• _SET PROBLEM_: Write out the listing's lines verbatim, starting at the line containing "name author: (L.) Moench" and ending after the line containing "state / province: Colón", with both of those lines included.

• _SOURCE MATERIAL_:
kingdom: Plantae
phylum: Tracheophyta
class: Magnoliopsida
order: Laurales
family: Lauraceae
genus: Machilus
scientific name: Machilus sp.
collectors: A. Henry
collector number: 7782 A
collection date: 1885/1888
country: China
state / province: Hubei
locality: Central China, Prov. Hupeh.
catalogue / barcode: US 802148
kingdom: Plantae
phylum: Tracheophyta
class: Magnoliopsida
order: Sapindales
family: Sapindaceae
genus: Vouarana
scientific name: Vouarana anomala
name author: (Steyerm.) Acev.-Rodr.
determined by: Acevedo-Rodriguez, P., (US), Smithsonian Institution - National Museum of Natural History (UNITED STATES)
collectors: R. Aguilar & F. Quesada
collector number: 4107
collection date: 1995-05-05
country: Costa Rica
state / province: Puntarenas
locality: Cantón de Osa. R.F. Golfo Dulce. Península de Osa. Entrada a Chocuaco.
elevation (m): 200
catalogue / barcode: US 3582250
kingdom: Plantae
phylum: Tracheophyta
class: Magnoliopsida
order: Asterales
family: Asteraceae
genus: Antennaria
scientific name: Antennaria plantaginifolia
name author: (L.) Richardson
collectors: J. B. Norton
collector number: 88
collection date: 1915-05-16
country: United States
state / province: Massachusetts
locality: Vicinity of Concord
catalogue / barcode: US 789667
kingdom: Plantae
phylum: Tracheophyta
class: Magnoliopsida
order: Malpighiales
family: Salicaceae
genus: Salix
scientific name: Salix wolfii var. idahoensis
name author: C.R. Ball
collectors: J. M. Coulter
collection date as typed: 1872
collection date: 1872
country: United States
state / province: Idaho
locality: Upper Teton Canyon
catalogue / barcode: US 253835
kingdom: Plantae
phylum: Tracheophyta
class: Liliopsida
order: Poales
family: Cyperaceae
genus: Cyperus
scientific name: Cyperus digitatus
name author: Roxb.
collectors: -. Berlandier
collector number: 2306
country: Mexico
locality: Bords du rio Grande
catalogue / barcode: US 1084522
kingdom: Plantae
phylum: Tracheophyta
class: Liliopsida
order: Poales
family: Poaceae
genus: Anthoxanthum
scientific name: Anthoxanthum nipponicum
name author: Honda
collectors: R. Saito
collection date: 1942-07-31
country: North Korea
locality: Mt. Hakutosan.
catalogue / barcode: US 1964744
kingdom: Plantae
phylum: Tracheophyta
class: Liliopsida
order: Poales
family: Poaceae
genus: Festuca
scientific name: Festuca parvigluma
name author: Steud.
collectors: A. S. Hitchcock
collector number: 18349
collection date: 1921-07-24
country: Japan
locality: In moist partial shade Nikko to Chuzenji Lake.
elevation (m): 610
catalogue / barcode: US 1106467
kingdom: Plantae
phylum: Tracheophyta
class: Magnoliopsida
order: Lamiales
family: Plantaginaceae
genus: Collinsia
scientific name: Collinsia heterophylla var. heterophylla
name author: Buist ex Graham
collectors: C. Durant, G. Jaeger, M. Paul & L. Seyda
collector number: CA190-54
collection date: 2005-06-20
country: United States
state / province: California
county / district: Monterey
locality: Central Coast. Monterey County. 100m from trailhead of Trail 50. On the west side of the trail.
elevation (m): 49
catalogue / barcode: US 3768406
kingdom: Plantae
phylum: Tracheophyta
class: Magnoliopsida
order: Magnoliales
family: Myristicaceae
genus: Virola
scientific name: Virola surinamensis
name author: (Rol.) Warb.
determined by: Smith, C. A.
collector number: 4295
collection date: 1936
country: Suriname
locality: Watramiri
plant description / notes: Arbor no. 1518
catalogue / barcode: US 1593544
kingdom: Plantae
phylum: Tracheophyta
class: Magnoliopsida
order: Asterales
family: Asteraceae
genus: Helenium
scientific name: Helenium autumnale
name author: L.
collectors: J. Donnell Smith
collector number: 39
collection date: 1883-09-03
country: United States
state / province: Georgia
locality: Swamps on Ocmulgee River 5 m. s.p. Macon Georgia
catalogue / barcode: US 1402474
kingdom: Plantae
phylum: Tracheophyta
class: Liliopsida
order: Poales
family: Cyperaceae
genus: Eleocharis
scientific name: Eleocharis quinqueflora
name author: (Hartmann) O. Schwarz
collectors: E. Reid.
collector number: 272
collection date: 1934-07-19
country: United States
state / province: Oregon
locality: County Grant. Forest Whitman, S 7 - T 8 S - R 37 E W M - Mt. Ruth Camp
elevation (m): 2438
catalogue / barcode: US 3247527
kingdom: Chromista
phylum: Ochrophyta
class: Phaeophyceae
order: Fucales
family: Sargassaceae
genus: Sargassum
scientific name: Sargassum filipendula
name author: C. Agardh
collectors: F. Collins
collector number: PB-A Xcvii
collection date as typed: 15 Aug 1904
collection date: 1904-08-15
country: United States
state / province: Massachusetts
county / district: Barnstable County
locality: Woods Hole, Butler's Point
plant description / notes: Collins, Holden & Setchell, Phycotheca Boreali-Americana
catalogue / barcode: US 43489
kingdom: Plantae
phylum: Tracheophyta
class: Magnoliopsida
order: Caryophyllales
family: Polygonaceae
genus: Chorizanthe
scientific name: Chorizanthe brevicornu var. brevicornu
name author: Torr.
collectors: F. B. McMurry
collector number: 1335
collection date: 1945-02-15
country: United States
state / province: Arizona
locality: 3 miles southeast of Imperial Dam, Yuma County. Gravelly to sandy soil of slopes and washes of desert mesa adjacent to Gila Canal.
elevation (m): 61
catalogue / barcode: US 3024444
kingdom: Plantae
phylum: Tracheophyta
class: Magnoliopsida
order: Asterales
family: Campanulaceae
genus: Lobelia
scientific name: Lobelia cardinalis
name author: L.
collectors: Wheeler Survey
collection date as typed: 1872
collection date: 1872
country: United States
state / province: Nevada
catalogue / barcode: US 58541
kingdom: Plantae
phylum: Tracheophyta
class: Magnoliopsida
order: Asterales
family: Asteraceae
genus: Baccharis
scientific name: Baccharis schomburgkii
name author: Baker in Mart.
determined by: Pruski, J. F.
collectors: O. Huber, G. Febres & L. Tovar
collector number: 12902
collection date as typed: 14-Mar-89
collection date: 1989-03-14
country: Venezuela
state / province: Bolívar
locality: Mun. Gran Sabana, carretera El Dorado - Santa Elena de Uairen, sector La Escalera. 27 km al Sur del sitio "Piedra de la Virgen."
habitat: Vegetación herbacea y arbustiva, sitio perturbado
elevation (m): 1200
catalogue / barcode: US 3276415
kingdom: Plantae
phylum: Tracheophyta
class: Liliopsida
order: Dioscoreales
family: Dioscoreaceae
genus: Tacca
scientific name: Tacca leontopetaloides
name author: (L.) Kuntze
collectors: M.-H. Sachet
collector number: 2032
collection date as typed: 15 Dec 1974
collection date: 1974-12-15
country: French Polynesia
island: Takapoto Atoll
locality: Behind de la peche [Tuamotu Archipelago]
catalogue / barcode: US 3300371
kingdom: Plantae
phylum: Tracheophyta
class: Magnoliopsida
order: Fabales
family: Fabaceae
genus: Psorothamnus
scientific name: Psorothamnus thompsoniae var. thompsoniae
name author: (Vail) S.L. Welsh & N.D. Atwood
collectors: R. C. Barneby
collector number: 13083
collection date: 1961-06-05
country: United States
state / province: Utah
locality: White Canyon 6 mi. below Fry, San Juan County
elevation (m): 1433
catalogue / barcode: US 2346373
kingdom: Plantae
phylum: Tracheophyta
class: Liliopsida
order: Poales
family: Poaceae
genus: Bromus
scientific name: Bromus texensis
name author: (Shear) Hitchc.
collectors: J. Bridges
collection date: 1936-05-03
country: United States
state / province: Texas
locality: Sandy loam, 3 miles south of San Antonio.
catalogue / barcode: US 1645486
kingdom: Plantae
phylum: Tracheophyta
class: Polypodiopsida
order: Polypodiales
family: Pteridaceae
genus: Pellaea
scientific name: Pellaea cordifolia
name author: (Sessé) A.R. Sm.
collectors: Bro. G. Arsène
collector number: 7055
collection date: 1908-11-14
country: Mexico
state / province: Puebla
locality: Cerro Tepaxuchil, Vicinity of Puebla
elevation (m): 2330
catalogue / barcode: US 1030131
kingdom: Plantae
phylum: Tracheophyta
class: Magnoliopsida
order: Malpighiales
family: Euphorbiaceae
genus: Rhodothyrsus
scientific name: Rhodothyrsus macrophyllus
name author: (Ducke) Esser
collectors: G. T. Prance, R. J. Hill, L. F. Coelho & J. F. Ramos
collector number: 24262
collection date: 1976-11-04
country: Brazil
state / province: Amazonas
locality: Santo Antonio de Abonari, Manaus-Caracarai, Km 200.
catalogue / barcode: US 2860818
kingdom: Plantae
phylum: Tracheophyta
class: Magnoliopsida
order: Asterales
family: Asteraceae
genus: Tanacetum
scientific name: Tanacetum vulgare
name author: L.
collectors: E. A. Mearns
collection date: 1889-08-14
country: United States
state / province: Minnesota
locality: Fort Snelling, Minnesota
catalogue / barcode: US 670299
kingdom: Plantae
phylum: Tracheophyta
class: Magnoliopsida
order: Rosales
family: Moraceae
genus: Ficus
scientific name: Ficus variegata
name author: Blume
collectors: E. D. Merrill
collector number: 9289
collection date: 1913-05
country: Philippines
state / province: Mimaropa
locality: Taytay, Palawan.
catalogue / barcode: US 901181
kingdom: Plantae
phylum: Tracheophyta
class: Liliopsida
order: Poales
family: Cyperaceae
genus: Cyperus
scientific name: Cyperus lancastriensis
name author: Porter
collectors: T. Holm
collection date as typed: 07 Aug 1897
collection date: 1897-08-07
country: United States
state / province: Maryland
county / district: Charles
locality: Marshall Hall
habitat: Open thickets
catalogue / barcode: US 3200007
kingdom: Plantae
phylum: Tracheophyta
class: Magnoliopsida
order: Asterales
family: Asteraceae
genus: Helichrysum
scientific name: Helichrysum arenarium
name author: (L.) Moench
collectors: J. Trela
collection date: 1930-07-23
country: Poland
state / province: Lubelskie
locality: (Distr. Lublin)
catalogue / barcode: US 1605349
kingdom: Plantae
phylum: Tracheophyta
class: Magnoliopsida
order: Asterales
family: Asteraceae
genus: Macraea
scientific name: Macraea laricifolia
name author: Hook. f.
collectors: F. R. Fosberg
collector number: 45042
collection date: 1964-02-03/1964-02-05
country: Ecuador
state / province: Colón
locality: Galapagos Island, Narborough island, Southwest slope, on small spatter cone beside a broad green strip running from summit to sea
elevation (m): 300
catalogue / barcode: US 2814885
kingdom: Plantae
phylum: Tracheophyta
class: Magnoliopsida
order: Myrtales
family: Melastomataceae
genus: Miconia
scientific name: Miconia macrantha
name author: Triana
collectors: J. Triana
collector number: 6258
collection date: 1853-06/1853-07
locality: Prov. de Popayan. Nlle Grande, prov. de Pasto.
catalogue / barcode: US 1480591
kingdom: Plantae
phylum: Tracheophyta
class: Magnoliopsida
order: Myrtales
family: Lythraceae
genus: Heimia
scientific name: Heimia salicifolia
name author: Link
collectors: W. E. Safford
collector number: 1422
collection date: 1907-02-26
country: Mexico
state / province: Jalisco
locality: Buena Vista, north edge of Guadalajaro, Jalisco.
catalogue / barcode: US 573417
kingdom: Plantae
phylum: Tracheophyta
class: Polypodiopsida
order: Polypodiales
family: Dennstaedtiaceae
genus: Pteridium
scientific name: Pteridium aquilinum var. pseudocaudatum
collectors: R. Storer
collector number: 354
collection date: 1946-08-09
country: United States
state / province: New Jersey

• _ANSWER TO THIS PROBLEM_:
name author: (L.) Moench
collectors: J. Trela
collection date: 1930-07-23
country: Poland
state / province: Lubelskie
locality: (Distr. Lublin)
catalogue / barcode: US 1605349
kingdom: Plantae
phylum: Tracheophyta
class: Magnoliopsida
order: Asterales
family: Asteraceae
genus: Macraea
scientific name: Macraea laricifolia
name author: Hook. f.
collectors: F. R. Fosberg
collector number: 45042
collection date: 1964-02-03/1964-02-05
country: Ecuador
state / province: Colón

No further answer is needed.